RSV infects almost every child before they turn 2, and it is responsible for more than 100,000 infant deaths globally every year. Machine learning and statistical models are being used to identify those most at risk.
Asunción Mejías, a pediatric infectious diseases specialist, has seen firsthand the deadly unpredictability of RSV. “It’s a disease which can change very quickly,” she says. RSV infections are very common, but some children can develop severe lung disease.
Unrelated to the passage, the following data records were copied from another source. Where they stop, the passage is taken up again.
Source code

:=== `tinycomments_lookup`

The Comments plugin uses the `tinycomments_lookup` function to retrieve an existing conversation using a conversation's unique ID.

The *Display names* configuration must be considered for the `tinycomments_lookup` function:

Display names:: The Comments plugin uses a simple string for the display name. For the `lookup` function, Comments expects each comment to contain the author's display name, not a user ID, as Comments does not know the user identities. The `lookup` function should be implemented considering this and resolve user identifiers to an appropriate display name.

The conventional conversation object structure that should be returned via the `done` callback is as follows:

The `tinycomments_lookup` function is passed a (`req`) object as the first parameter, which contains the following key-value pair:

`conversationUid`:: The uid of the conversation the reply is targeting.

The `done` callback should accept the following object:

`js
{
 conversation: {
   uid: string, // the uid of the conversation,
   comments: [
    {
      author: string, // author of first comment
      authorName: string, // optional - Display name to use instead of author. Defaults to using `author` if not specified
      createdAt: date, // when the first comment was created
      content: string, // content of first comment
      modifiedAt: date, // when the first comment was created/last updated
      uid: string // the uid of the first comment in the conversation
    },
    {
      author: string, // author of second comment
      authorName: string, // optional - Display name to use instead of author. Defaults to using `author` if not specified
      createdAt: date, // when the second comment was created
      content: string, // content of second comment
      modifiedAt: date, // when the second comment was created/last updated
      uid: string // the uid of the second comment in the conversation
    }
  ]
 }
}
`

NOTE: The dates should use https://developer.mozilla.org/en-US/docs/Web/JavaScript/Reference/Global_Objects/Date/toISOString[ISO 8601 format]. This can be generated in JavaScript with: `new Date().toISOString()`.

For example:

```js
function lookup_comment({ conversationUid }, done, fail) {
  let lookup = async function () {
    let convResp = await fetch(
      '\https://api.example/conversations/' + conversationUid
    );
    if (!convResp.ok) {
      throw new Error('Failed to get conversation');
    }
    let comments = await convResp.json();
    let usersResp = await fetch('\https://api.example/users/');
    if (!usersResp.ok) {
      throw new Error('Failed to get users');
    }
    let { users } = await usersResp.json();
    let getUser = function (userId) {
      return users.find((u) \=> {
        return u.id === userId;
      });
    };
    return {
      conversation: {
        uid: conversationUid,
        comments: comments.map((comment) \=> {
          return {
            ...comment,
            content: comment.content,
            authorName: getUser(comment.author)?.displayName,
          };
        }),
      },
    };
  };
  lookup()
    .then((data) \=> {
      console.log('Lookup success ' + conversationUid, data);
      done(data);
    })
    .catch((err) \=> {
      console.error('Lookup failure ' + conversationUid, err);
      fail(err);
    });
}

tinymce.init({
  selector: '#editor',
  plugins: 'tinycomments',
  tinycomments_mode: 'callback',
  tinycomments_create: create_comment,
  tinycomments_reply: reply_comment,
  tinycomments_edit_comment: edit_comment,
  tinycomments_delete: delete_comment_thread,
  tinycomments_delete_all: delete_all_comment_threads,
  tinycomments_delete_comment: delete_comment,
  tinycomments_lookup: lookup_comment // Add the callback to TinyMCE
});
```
The problem is, aside from a few known risk factors, it’s hard to tell which children will be worst affected.
Different research groups are developing machine learning algorithms and statistical models to identify which children are most vulnerable to RSV. These tools aim to identify groups of risk factors that can help predict which children are more likely to be hospitalized with an infection.
Examples of New Tools
– A statistical model developed by Tina Hartert and her colleagues at Vanderbilt University identifies a set of 19 risk factors for RSV.
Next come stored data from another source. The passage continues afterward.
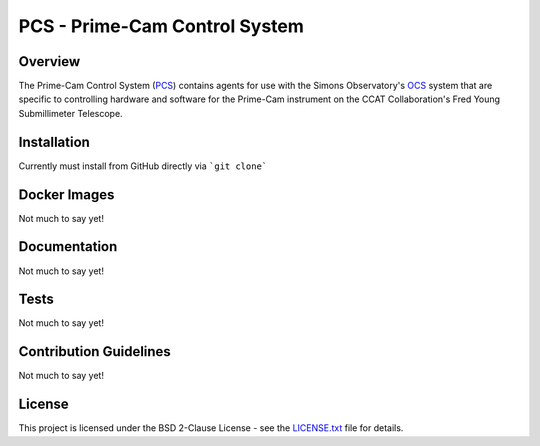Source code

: PCS - Prime-Cam Control System
==============================

Overview
--------

The Prime-Cam Control System (`PCS`_) contains agents for use with the Simons Observatory's `OCS`_ system that are specific to controlling hardware and software for the Prime-Cam instrument on the CCAT Collaboration's Fred Young Submillimeter Telescope.

.. _`PCS`: https://github.com/ccatp/pcs/
.. _`OCS`: https://github.com/simonsobs/ocs/

Installation
------------
Currently must install from GitHub directly via ```git clone```

Docker Images
-------------
Not much to say yet!

Documentation
-------------
Not much to say yet!

Tests
-----
Not much to say yet!

Contribution Guidelines
-----------------------
Not much to say yet!

License
-------
This project is licensed under the BSD 2-Clause License - see the `LICENSE.txt`_ file for details.

.. _LICENSE.txt: https://github.com/ccatp/pcs/blob/main/LICENSE.txt
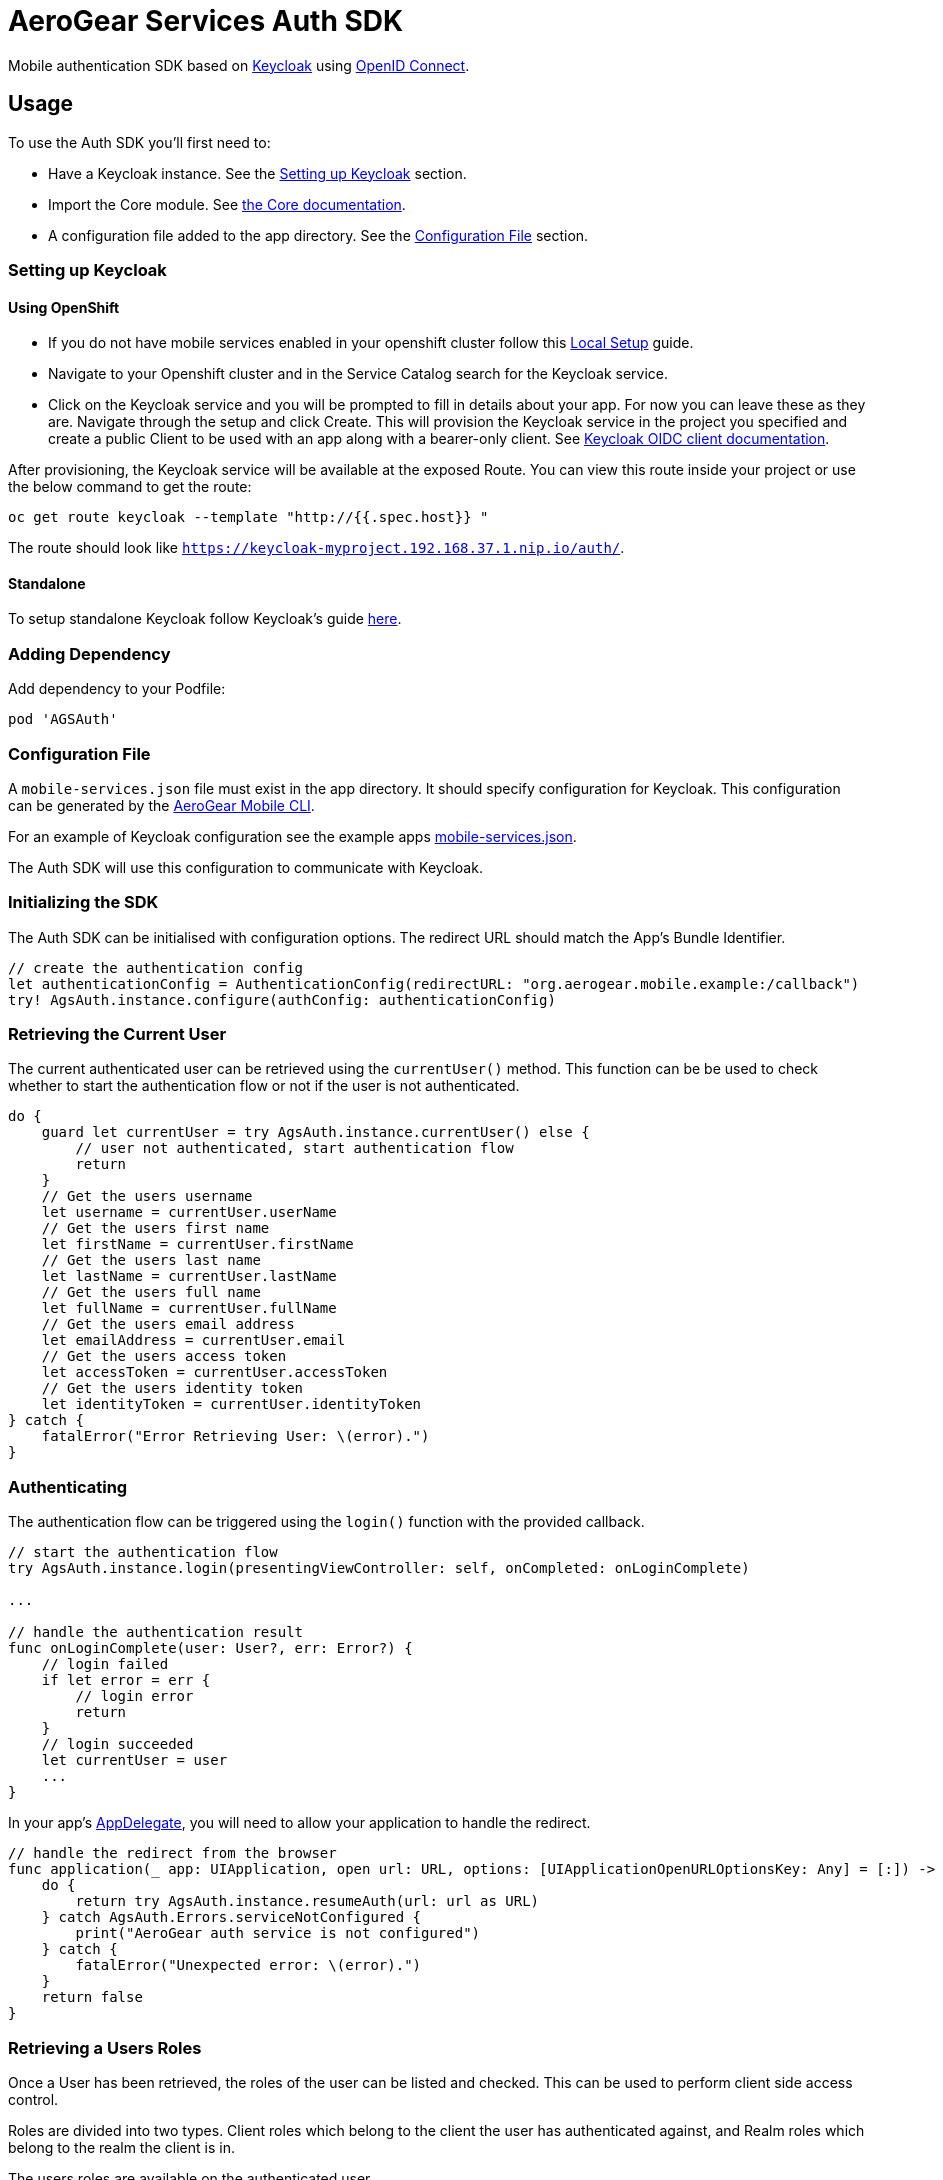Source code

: = AeroGear Services Auth SDK

Mobile authentication SDK based on link:http://www.keycloak.org/[Keycloak] using link:http://openid.net/connect/[OpenID Connect].

== Usage

To use the Auth SDK you'll first need to:

* Have a Keycloak instance. See the <<Setting up Keycloak>> section.
* Import the Core module. See link:./core/README.adoc[the Core documentation].
* A configuration file added to the app directory. See the <<Configuration File>> section.

=== Setting up Keycloak

==== Using OpenShift

* If you do not have mobile services enabled in your openshift cluster follow this link:https://github.com/aerogear/mobile-core/blob/master/docs/walkthroughs/local-setup.adoc[Local Setup] guide.
* Navigate to your Openshift cluster and in the Service Catalog search for the Keycloak service.
* Click on the Keycloak service and you will be prompted to fill in details about your app.  For now you can leave these as they are.  Navigate through the setup and click Create.
This will provision the Keycloak service in the project you specified and create a public Client to be used with an app along with a bearer-only client.
See link:http://www.keycloak.org/docs/latest/server_admin/index.html#oidc-clients[Keycloak OIDC client documentation].

After provisioning, the Keycloak service will be available at the exposed Route. You can view this route inside your project or use the below command to get the route:
----
oc get route keycloak --template "http://{{.spec.host}} "
----
The route should look like `https://keycloak-myproject.192.168.37.1.nip.io/auth/`. +

==== Standalone

To setup standalone Keycloak follow Keycloak's guide link:/https://github.com/keycloak/keycloak/blob/master/README.md[here].

=== Adding Dependency

Add dependency to your Podfile:

```
pod 'AGSAuth'
```

=== Configuration File

A `mobile-services.json` file must exist in the app directory. It should specify configuration
for Keycloak. This configuration can be generated by the link:https://github.com/aerogear/mobile-cli[AeroGear Mobile CLI].

For an example of Keycloak configuration see the example apps link:../../example/AeroGearSdkExample/mobile-services.json[mobile-services.json].

The Auth SDK will use this configuration to communicate with Keycloak.

=== Initializing the SDK
The Auth SDK can be initialised with configuration options. The redirect URL should match the App's Bundle Identifier.

[source,swift]
----
// create the authentication config
let authenticationConfig = AuthenticationConfig(redirectURL: "org.aerogear.mobile.example:/callback")
try! AgsAuth.instance.configure(authConfig: authenticationConfig)
----

=== Retrieving the Current User
The current authenticated user can be retrieved using the `currentUser()` method.
This function can be be used to check whether to start the authentication flow or not if the user is not authenticated.

[source,swift]
----
do {
    guard let currentUser = try AgsAuth.instance.currentUser() else {
        // user not authenticated, start authentication flow
        return
    }
    // Get the users username
    let username = currentUser.userName
    // Get the users first name
    let firstName = currentUser.firstName
    // Get the users last name
    let lastName = currentUser.lastName
    // Get the users full name
    let fullName = currentUser.fullName
    // Get the users email address
    let emailAddress = currentUser.email
    // Get the users access token
    let accessToken = currentUser.accessToken
    // Get the users identity token
    let identityToken = currentUser.identityToken
} catch {
    fatalError("Error Retrieving User: \(error).")
}
----

=== Authenticating
The authentication flow can be triggered using the `login()` function with the provided callback.

[source,swift]
----
// start the authentication flow
try AgsAuth.instance.login(presentingViewController: self, onCompleted: onLoginComplete)

...

// handle the authentication result
func onLoginComplete(user: User?, err: Error?) {
    // login failed
    if let error = err {
        // login error
        return
    }
    // login succeeded
    let currentUser = user
    ...
}
----

In your app's https://developer.apple.com/documentation/uikit/uiapplicationdelegate[AppDelegate], you will need to allow your application to handle the redirect.

[source,swift]
----
// handle the redirect from the browser
func application(_ app: UIApplication, open url: URL, options: [UIApplicationOpenURLOptionsKey: Any] = [:]) -> Bool {
    do {
        return try AgsAuth.instance.resumeAuth(url: url as URL)
    } catch AgsAuth.Errors.serviceNotConfigured {
        print("AeroGear auth service is not configured")
    } catch {
        fatalError("Unexpected error: \(error).")
    }
    return false
}
----

=== Retrieving a Users Roles
Once a User has been retrieved, the roles of the user can be listed and checked. This can be used to perform client side access control.

Roles are divided into two types. Client roles which belong to the client the user has authenticated against, and Realm roles which belong to the realm the client is in.

The users roles are available on the authenticated user.

[source,swift]
----
// client roles
let clientRoles = currentUser.clientRoles
// realm roles
let realmRoles = currentUser.realmRoles
----

In order to check if a user has a specific role, you can invoke the `hasClientRole()` method or the `hasRealmRole()` method and provide the role name to check for.

[source,swift]
----
// check if the user has a given realm role
let hasAdminRole = currentUser.hasRealmRole("admin")
if (hasAdminRole) {
  // user has the admin role
}

// check if the user has a given client role
let hasModeratorRole = currentUser.hasClientRole(client: "my_client", role: "moderator")
if (hasModeratorRole) {
  // user has the moderator role in my_client
}
----

=== Logging Out

To logout, invoke the `logout()` method.

[source,swift]
----
do {
    try AgsAuth.instance.logout(onCompleted: self.onLogoutComplete)
} catch {
    fatalError("Error logging out: \(error).")
}
----

Then handle the logout logic.

[source,swift]
----
func onLogoutComplete(_: Error?) {
    // handle logout
}
----

*Note:* To perform backchannel or federated logouts, you must enable the Backchannel Logout option for the federated identity provider. More information is available in the Keycloak documentation under  http://www.keycloak.org/docs/latest/server_admin/index.html#openid-connect-v1-0-identity-providers[OIDC Identity Providers].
– The tool uses variables such as prenatal smoking and low birth weight to calculate an individual infant’s risk at birth.
– The tool can help healthcare providers prioritize the most at-risk children for vaccines and other preventative measures.
Preventative Measures
– A vaccine called Abrysvo has been approved to be given to mothers during weeks 32 to 36 of pregnancy to ensure that babies are born with protective antibodies against RSV.
– A drug called Beyfortus has been approved to provide protection ahead of the winter RSV season.